(A few entries)
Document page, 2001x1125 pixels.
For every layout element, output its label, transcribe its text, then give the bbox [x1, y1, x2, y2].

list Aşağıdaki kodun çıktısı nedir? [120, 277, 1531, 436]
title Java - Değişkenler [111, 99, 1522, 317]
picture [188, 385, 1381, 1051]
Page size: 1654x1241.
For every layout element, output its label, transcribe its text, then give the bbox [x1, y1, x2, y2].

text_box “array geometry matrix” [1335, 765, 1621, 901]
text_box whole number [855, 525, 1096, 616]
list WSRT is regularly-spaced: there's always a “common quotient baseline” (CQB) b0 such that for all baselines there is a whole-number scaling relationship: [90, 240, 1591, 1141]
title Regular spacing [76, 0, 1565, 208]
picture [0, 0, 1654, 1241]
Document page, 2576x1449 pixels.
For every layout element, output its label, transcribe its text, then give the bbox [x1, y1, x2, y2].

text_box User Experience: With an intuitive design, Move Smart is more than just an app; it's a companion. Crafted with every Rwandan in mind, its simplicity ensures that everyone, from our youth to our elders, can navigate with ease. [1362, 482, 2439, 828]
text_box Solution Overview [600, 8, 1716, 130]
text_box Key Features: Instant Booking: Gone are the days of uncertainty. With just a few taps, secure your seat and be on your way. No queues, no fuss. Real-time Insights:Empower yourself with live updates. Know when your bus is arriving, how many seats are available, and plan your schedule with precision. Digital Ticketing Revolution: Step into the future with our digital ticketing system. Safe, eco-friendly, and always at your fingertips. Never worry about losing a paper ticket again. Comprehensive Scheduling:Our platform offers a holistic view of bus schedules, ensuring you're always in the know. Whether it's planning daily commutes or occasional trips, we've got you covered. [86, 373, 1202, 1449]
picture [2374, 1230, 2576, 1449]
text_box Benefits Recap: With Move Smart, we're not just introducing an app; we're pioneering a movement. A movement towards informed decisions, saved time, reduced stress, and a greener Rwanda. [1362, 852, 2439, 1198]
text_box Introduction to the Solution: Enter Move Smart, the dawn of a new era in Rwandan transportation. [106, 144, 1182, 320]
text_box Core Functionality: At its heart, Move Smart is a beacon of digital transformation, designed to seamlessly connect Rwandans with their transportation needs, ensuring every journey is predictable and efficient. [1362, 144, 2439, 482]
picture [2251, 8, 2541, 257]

### [Directive]
Give the lines between the one containing "Document page, 2576x1449 pixels." and the one containing "text_box Solution Overview", inclusive, as a numbered list, skipping any blank lines.

### [Solution to this task]
1. Document page, 2576x1449 pixels.
2. For every layout element, output its label, transcribe its text, then give the bbox [x1, y1, x2, y2].
3. text_box User Experience: With an intuitive design, Move Smart is more than just an app; it's a companion. Crafted with every Rwandan in mind, its simplicity ensures that everyone, from our youth to our elders, can navigate with ease. [1362, 482, 2439, 828]
4. text_box Solution Overview [600, 8, 1716, 130]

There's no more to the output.